The movie is no triumph of storytelling, but it's a fine example of colorful filmmaking. The plot revolves -- or rather careens -- around Charlie (Dax Shepard), a laid-back rural Californian, and his sweetheart, postgrad student Annie (Kristin Bell, Shepard's real-life fiancée). Though his last name is Bronson, Charlie is about as assertive as a bean bag, which may be part of his appeal for Annie. Her academic focus is nonviolent conflict resolution, so naturally she's drawn to the most easygoing guy in the county.
The overture is ham-handed comedy, with too-cute comic bickering between the lovebirds, shrub-shredding automotive slapstick involving a visiting U.S. marshal (Tom Arnold) unable to keep his minivan on the road.
The opening scenes are so inept it seems unimaginable the film will get on track and tell us a tale. Soon enough, Charlie pulls the tarp off his hot-rodded 1967 Lincoln Continental to drive Annie to L.A. for her dream faculty job interview. That muscle car is as black as Charlie's past, which resurfaces to transform their leisurely drive into a stuntman's holiday.
Soon they're at the head of a high-revving motorcade with the federal lawman, Annie's stalkerish ex, two bumbling local cops and Charlie's best-friend-turned-nemesis (Bradley Cooper) in hot pursuit. Charlie, it seems, has some history with the witness-protection program and bank robbery.
The film boasts several slumming stars in odd, juicy roles, with Kristin Chenoweth, Beau Bridges and Sean Hayes in pleasingly eccentric turns. Cooper, usually a suave guy, is the wildest and wooliest of all. His vengeful robber sports yellow aviator glasses, a cascade of blond dreadlocks and appalling fire-engine-red track pants. He's the sort of hair-trigger psycho who acts pacifist one moment and pistol-whips a bystander for purchasing inferior dog food the next.
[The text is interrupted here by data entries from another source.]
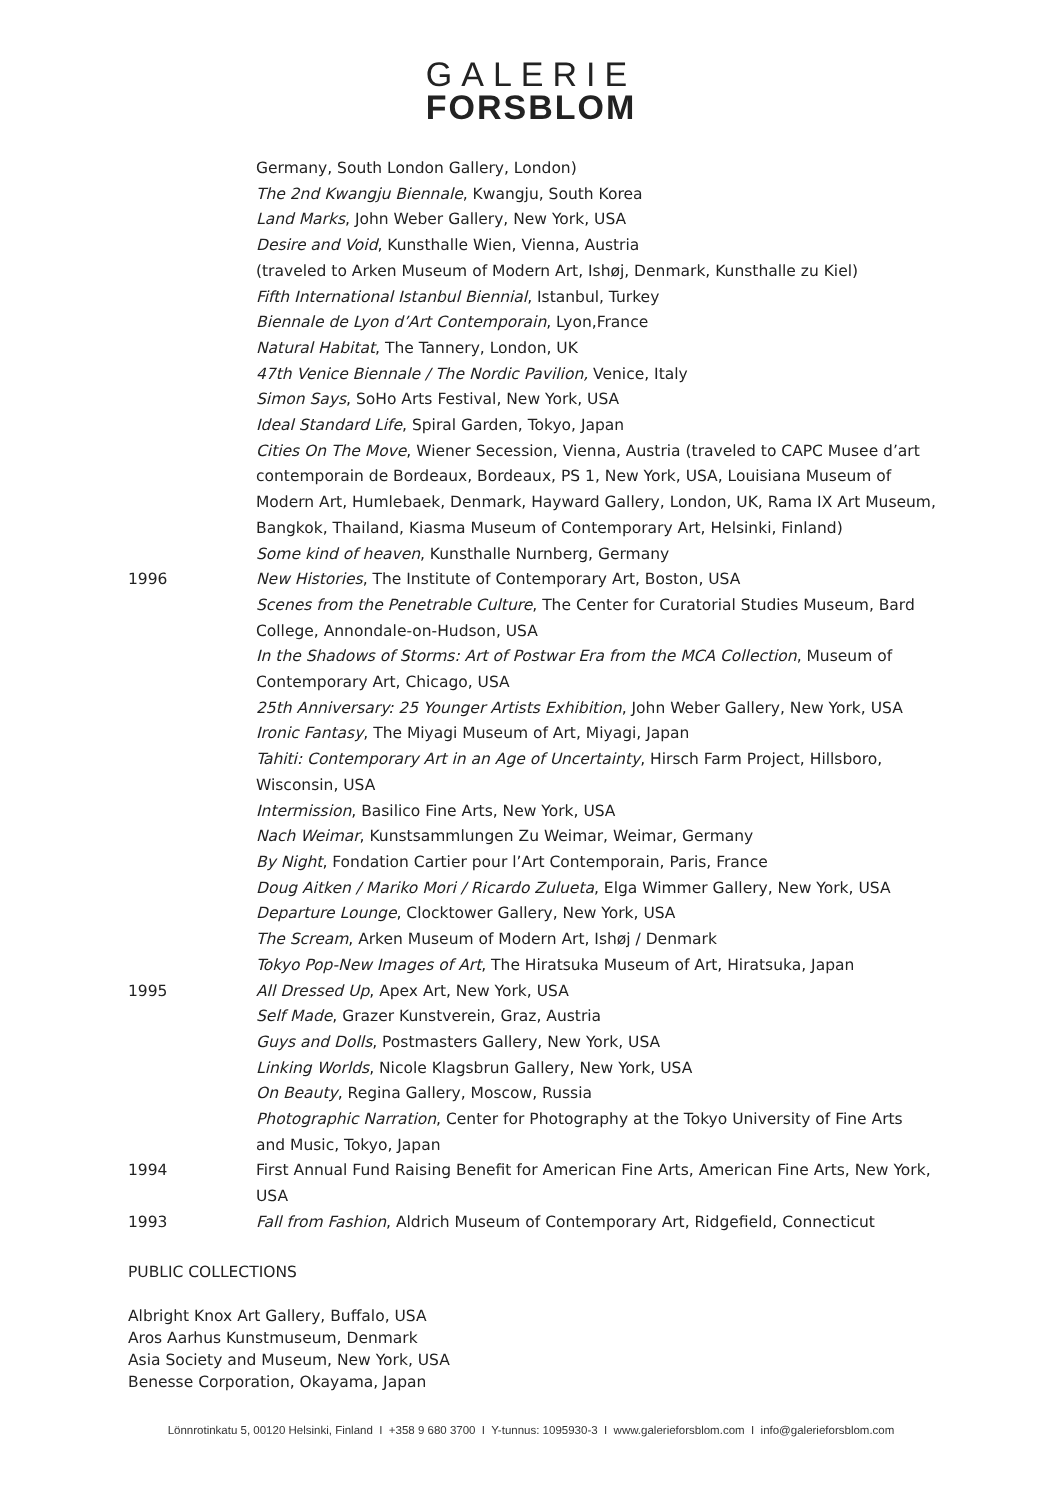GALERIE
FORSBLOM
Germany, South London Gallery, London)
The 2nd Kwangju Biennale, Kwangju, South Korea
Land Marks, John Weber Gallery, New York, USA
Desire and Void, Kunsthalle Wien, Vienna, Austria
(traveled to Arken Museum of Modern Art, Ishøj, Denmark, Kunsthalle zu Kiel)
Fifth International Istanbul Biennial, Istanbul, Turkey
Biennale de Lyon d’Art Contemporain, Lyon,France
Natural Habitat, The Tannery, London, UK
47th Venice Biennale / The Nordic Pavilion, Venice, Italy
Simon Says, SoHo Arts Festival, New York, USA
Ideal Standard Life, Spiral Garden, Tokyo, Japan
Cities On The Move, Wiener Secession, Vienna, Austria (traveled to CAPC Musee d’art contemporain de Bordeaux, Bordeaux, PS 1, New York, USA, Louisiana Museum of Modern Art, Humlebaek, Denmark, Hayward Gallery, London, UK, Rama IX Art Museum, Bangkok, Thailand, Kiasma Museum of Contemporary Art, Helsinki, Finland)
Some kind of heaven, Kunsthalle Nurnberg, Germany
1996 New Histories, The Institute of Contemporary Art, Boston, USA
Scenes from the Penetrable Culture, The Center for Curatorial Studies Museum, Bard College, Annondale-on-Hudson, USA
In the Shadows of Storms: Art of Postwar Era from the MCA Collection, Museum of Contemporary Art, Chicago, USA
25th Anniversary: 25 Younger Artists Exhibition, John Weber Gallery, New York, USA
Ironic Fantasy, The Miyagi Museum of Art, Miyagi, Japan
Tahiti: Contemporary Art in an Age of Uncertainty, Hirsch Farm Project, Hillsboro, Wisconsin, USA
Intermission, Basilico Fine Arts, New York, USA
Nach Weimar, Kunstsammlungen Zu Weimar, Weimar, Germany
By Night, Fondation Cartier pour l’Art Contemporain, Paris, France
Doug Aitken / Mariko Mori / Ricardo Zulueta, Elga Wimmer Gallery, New York, USA
Departure Lounge, Clocktower Gallery, New York, USA
The Scream, Arken Museum of Modern Art, Ishøj / Denmark
Tokyo Pop-New Images of Art, The Hiratsuka Museum of Art, Hiratsuka, Japan
1995 All Dressed Up, Apex Art, New York, USA
Self Made, Grazer Kunstverein, Graz, Austria
Guys and Dolls, Postmasters Gallery, New York, USA
Linking Worlds, Nicole Klagsbrun Gallery, New York, USA
On Beauty, Regina Gallery, Moscow, Russia
Photographic Narration, Center for Photography at the Tokyo University of Fine Arts and Music, Tokyo, Japan
1994 First Annual Fund Raising Benefit for American Fine Arts, American Fine Arts, New York, USA
1993 Fall from Fashion, Aldrich Museum of Contemporary Art, Ridgefield, Connecticut
PUBLIC COLLECTIONS
Albright Knox Art Gallery, Buffalo, USA
Aros Aarhus Kunstmuseum, Denmark
Asia Society and Museum, New York, USA
Benesse Corporation, Okayama, Japan
Lönnrotinkatu 5, 00120 Helsinki, Finland I +358 9 680 3700 I Y-tunnus: 1095930-3 I www.galerieforsblom.com I info@galerieforsblom.com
Shepard, a gangly guy who's cute for a comedian, makes Charlie an ongoing surprise. He's more resourceful than we expect, and forever struggling to keep the inherent violence of the chase from escalating into something terminal. He and Bell ad-lib effortlessly. We see the playful chemistry that would keep them together even when parting would be the practical move. As the yarn moves along, Bell's Annie comes across as an unusually intelligent and assertive girlfriend. Charlie is given some funny-offensive thoughtless things to say about minorities, and under Annie's politically correct prodding he learns to think first and talk later. It's a clever way to combine guilty laughs with teachable moments.
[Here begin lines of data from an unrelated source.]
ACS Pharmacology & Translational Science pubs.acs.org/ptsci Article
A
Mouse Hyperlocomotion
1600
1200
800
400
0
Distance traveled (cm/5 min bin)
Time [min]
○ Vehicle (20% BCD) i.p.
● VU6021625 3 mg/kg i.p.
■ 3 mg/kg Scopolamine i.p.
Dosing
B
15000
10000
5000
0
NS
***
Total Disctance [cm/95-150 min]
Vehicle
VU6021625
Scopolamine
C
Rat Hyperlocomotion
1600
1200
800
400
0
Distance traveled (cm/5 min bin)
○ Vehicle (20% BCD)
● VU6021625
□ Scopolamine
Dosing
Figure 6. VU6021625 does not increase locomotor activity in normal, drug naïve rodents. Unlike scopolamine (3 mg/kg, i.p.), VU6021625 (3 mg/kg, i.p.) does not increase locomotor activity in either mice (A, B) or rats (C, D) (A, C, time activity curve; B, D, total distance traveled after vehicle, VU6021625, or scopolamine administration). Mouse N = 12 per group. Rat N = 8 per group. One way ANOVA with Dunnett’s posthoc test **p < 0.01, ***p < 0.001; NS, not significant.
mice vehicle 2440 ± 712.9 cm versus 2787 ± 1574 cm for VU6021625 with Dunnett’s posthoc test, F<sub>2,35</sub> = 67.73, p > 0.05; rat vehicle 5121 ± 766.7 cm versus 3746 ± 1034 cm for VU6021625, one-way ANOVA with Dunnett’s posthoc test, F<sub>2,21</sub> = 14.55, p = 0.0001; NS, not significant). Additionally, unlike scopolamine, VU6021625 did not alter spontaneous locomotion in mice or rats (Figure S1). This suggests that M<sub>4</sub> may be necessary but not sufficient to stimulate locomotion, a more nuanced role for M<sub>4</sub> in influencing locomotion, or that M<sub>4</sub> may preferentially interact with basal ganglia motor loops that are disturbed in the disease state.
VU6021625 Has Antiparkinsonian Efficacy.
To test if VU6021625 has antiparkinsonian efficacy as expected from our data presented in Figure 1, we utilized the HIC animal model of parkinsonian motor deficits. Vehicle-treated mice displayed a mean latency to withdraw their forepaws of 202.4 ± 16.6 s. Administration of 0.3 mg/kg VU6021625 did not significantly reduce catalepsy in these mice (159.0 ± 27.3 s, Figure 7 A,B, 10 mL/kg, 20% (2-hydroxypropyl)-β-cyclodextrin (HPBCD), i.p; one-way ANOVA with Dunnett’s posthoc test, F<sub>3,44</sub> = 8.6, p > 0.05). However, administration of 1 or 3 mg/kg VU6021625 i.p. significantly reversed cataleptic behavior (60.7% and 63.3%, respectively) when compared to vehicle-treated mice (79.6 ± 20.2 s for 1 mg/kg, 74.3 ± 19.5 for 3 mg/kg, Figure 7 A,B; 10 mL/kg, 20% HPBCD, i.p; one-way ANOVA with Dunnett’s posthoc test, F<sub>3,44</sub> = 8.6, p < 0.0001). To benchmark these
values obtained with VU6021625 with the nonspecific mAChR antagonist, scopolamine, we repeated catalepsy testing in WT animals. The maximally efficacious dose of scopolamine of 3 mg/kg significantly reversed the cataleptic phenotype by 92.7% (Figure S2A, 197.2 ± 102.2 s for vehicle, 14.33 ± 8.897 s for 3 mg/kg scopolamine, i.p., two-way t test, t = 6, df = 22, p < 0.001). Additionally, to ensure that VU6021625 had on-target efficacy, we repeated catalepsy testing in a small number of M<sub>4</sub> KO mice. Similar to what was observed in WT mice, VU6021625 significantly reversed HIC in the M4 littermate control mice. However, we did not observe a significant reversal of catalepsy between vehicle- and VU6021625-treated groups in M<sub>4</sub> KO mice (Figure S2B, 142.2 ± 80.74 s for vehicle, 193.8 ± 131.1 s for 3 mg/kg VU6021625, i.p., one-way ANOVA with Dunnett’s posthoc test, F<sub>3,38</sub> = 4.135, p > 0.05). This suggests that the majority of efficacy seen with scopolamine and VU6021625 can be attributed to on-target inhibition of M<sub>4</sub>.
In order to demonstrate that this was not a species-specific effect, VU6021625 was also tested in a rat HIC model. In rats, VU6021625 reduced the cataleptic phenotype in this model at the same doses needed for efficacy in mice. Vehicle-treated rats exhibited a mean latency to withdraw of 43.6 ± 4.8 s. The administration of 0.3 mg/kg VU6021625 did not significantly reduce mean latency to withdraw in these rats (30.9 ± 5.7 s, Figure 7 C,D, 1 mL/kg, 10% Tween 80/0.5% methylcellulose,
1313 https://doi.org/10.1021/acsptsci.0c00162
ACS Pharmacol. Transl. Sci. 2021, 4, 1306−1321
Sharing director's duties with David Palmer, Shepard sort of clobbers you with scenes. His favorites involve cars driving very fast, side by side, trading paint. This is ridiculous, but it's sublimely ridiculous -- pure old-school stunt work. No CGI, just real cars crashing into real cars and real brave people driving 'em. If you miss those "Cannonball Run" days of the 1970s when gas was $5 a tank, anything less than six cylinders was a joke, and the asphalt stretched on forever, your film has arrived.